Evidemment, si des sociétés privées étaient aux côtés de la CIA lors de ces missions, ces informations seraient classées secret défense. En avril 2016, la présence de l'armée américaine en Syrie s’est accrue quand le président Barack Obama a annoncé le déploiement de 250 personnes supplémentaires des forces spéciales pour encadrer et aider les combattants locaux dans leur lutte contre Daech. Avec plus de troupes au sol, l’infrastructure locale se développe ou s’améliore pour les accueillir eux et les combattants qu’ils forment. Par exemple, en février dernier, CNN a rapporté que dans la ville de Hasakah au nord de la Syrie dans le territoire kurde, la longueur d'une piste d'atterrissage a été doublée pour recevoir de plus gros avions.

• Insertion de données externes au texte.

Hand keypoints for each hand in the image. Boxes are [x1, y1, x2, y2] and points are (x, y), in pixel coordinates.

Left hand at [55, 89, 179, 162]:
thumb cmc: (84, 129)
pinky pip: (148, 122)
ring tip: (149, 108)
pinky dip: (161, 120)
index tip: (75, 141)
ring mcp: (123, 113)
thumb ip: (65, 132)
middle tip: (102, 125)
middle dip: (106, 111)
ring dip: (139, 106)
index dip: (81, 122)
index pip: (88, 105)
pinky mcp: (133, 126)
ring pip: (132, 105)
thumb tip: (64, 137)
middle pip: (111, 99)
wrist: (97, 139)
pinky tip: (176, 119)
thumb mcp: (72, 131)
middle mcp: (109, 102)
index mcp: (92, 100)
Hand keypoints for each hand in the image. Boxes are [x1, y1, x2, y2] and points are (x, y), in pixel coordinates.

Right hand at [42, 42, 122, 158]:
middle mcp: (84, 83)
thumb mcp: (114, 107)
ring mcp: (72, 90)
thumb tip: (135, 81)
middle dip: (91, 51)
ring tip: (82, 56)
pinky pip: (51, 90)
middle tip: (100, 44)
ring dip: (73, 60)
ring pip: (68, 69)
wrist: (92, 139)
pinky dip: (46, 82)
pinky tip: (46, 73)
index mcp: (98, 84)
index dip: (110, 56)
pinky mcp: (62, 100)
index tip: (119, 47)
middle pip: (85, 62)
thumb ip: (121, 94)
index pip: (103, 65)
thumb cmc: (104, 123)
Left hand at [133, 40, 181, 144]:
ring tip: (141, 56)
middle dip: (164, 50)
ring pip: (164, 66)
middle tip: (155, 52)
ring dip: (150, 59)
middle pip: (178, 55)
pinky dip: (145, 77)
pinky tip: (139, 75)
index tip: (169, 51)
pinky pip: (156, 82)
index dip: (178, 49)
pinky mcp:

Tant que la guerre contre Daech continue en Irak et en Syrie, les opportunités pour les sociétés privées de sécurité et de défense croîtront. Mais les vrais gros contrats apparaîtront au moment de la reconstruction de ces deux pays. Les Etats-Unis ont dépensé plus de 60 milliards de dollars pour la reconstruction de l’Irak et plus de 110 milliards de dollars pour l’Afghanistan. La semaine dernière, le secrétaire de la Défense Ashton Carter a signalé que des opportunités pour les entreprises privées du secteur de la sécurité allaient arriver, une fois Daech repoussé hors des principales villes en Irak et en Syrie. "Il y aura des villes à reconstruire, des infrastructures à remettre en place et des communautés à recréer" a-t-il déclaré devant les troupes, le 27 juillet, à Fort Bragg en Caroline du Nord. "Ce n’est pas vraiment le job des Américains de faire ça. Bien sûr, nous aurons un rôle à jouer mais il faut savoir que le budget de 2 milliards de dollars pour la reconstruction passera essentiellement par des agences de la société civile et des entreprises privées locales" a-t-il déclaré aux journalistes plus tard dans la journée. "Ce sera un gros boulot".